Job item →
Before copying, set the pictures aside; then repeat every line below verbatim.

(Change detection outputs)
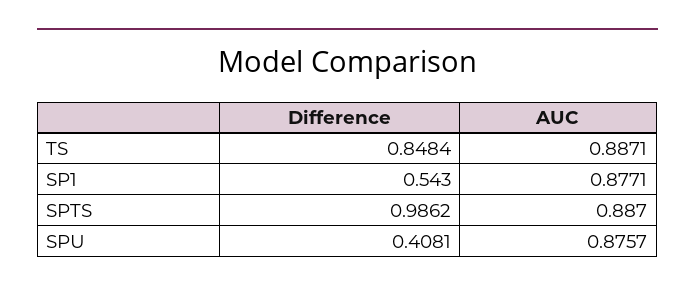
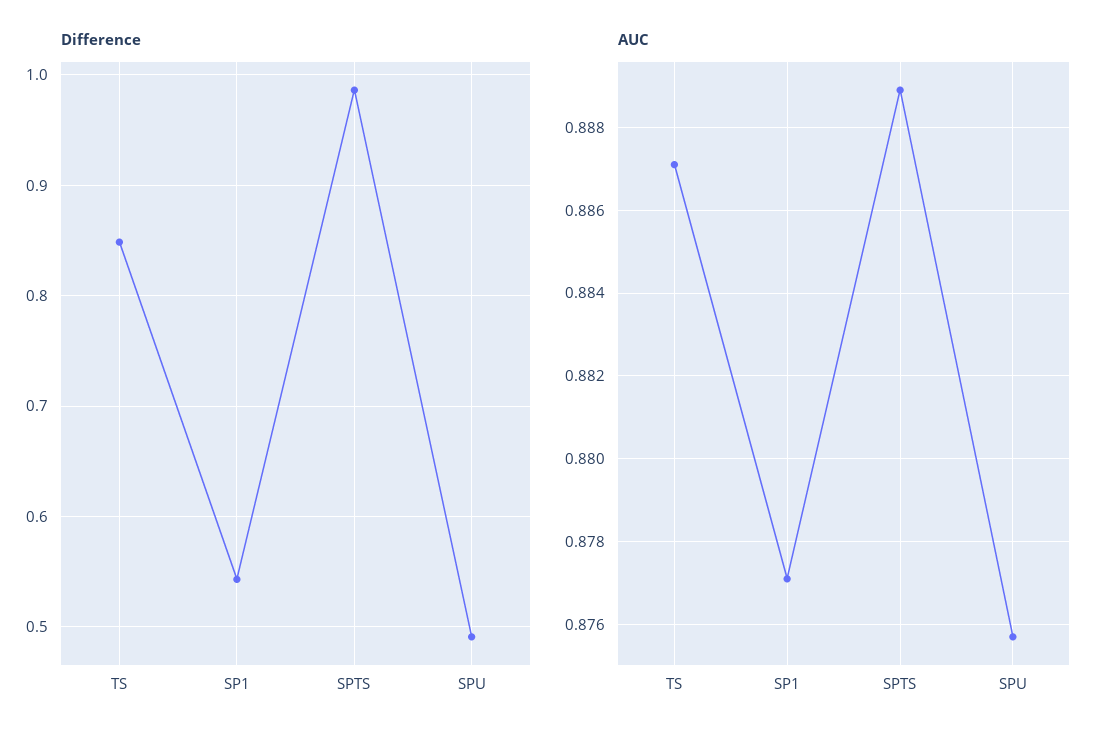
  {
    "Difference": {
      "TS": 0.8484,
      "SP1": 0.543,
      "SPTS": 0.9862,
-     "SPU": 0.4081
+     "SPU": 0.49
    },
    "AUC": {
      "TS": 0.8871,
      "SP1": 0.8771,
-     "SPTS": 0.887,
+     "SPTS": 0.889,
      "SPU": 0.8757
    }
  }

Solution to the exercise →
  {
    "Difference": {
      "TS": 0.8484,
      "SP1": 0.543,
      "SPTS": 0.9862,
-     "SPU": 0.4081
+     "SPU": 0.49
    },
    "AUC": {
      "TS": 0.8871,
      "SP1": 0.8771,
-     "SPTS": 0.887,
+     "SPTS": 0.889,
      "SPU": 0.8757
    }
  }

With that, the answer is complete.